A year later, Satyavir Singh Malik, who had lent Sushma ₹20 lakh in 2020, also began pressuring her for repayment. On January 13, 2021, he was last heard from when he called home to say he’d be late. Hours later, a passerby reported what appeared to be a road accident on the Delhi-Jaipur expressway service lane near Panchgaon. Malik was found dead near his i10 car.
At the time, a murder case was briefly registered on a complaint by his son, Amit Singh, but was soon closed. Doctors who conducted the post-mortem concluded that his injuries — blunt force trauma and bruises — were consistent with a vehicular accident, and tyre marks on his body reinforced that theory. With no evidence to suggest otherwise, the case was written off as an accident.
But Saini’s arrest and subsequent confession revealed a different story. Police now say that Malik was lured to a warehouse in Sector 71, where he was plied with alcohol until he was heavily intoxicated. Satish then drove him to a secluded stretch of road near Panchgaon, while Saini followed in a pickup truck. They allegedly placed Malik on the road and ran him over to simulate a hit-and-run.
Rajender Kumar, the most recent victim, was also reportedly a financier of Sushma, having lent her ₹22 lakh in 2023. When he, too, began asking for his money back, Sushma allegedly set her plan in motion. On November 22, 2024, she invited Kumar to her home under the pretext of making a payment. She served him tea laced with sedatives and, once he was unconscious, strangled him with help from her associate Anil Kumar, a transport business owner. They stuffed poisonous pills into his mouth and planted more in his pockets to suggest suicide. Anil then loaded the body into his Hyundai Verna and drove 100 km to dump it near the Haryana-Rajasthan border.

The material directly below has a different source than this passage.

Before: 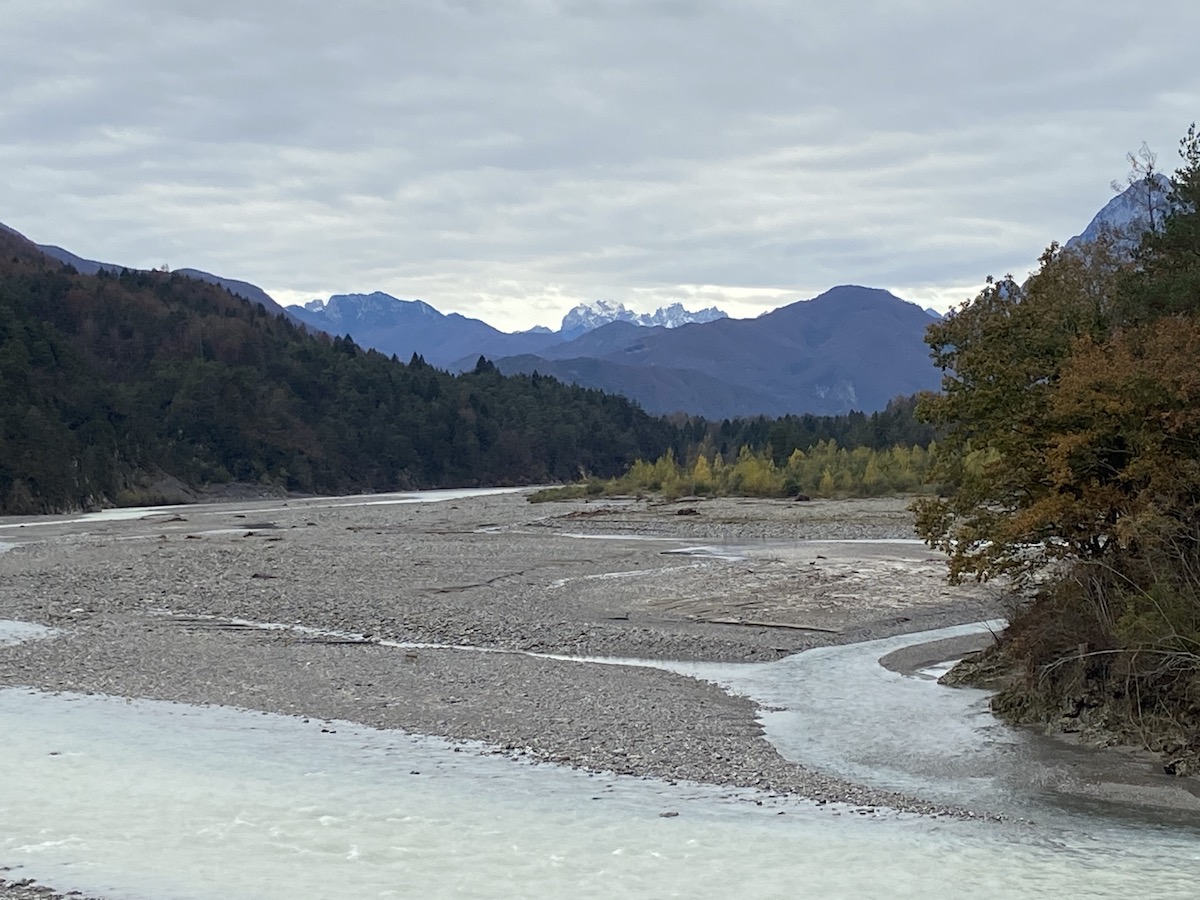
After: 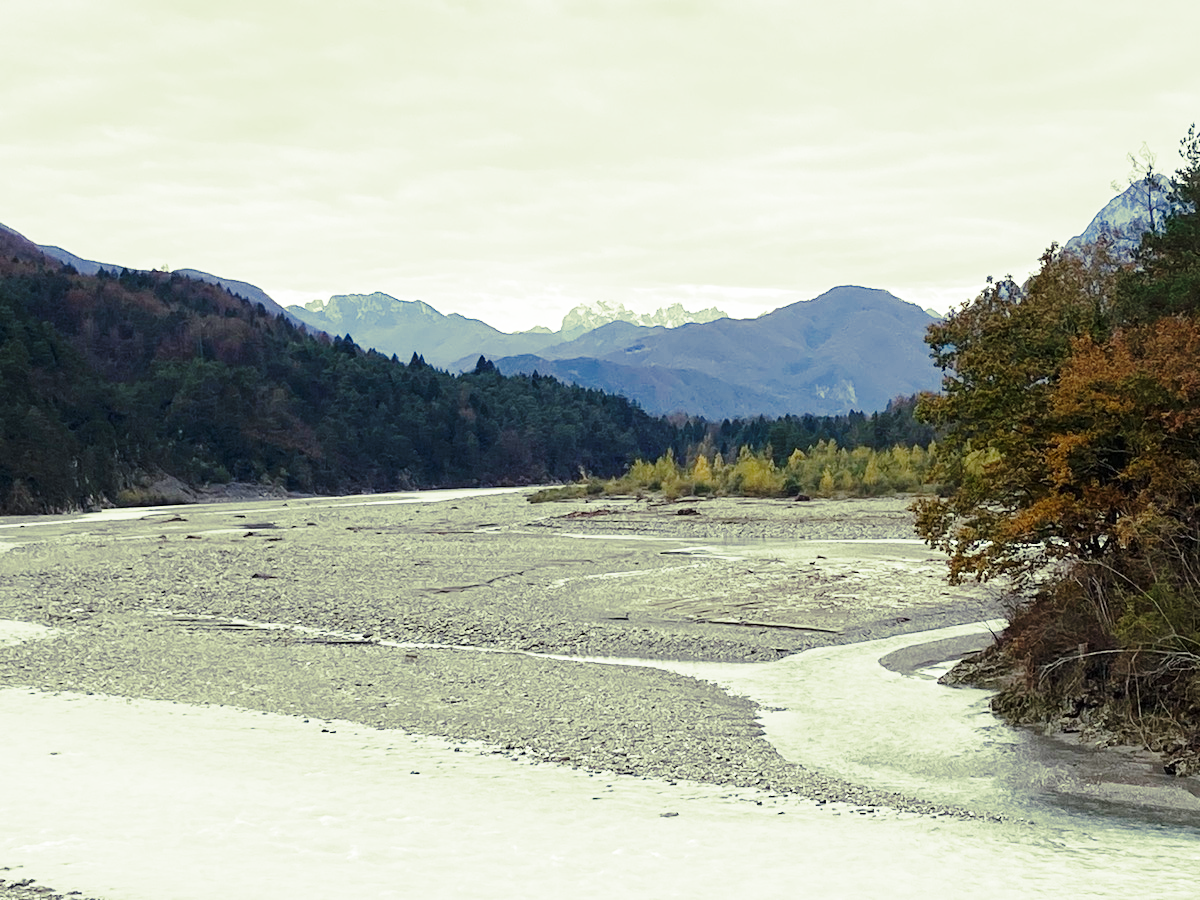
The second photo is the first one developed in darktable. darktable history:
base curve: curves: ch0 [(0, 0) (0.028, 0.03) (0.121, 0.232) (0.46, 0.748) (0.859, 0.968) (1, 1)], preserve colors none
split-toning: shadows › hue 290.82°, shadows › saturation 0.34, highlights › saturation 0.38, balance 0, compress 50%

Anil and Sushma were arrested on November 23.
The next day, another accomplice, Seema Kumari of Dundahera, was taken into custody, followed by Satish Kumar, who had helped destroy Kumar’s phone to erase digital evidence. During interrogation, Sushma startled officers by revealing that Laxmi and Malik had also been murdered — crimes for which there had been no suspects and no answers.
“She ran a committee-style money lending operation, offering short-term loans at high interest. To keep it afloat, she needed regular funding. That’s where her victims came in,” said a senior police officer. “But when they wanted their money back, she saw them as liabilities to be removed.”
Police say Sushma invested only a small part of the money in actual lending, with the rest funnelled into her construction business. She relied on a web of manipulation and hired hands like Saini to execute her plans. Saini, who reportedly became acquainted with her while visiting his sister in Dundahera, was used in both earlier murders before disappearing himself.
All four accused — Sushma, Saini, Anil, and Satish — now face murder charges. Investigators say that charge chargesheets have been filed in all three cases over the last month, as the reopened investigations brought long-overdue justice to three families.
“These murders were cold, calculated, and executed with chilling precision,” said Manesar crime branch unit in incharge Lalit Kumar, whose team cracked these cold cases. “They were hidden in plain sight, behind the façade of everyday accidents and disappearances. We were lucky to connect the dots before someone else became her next target.”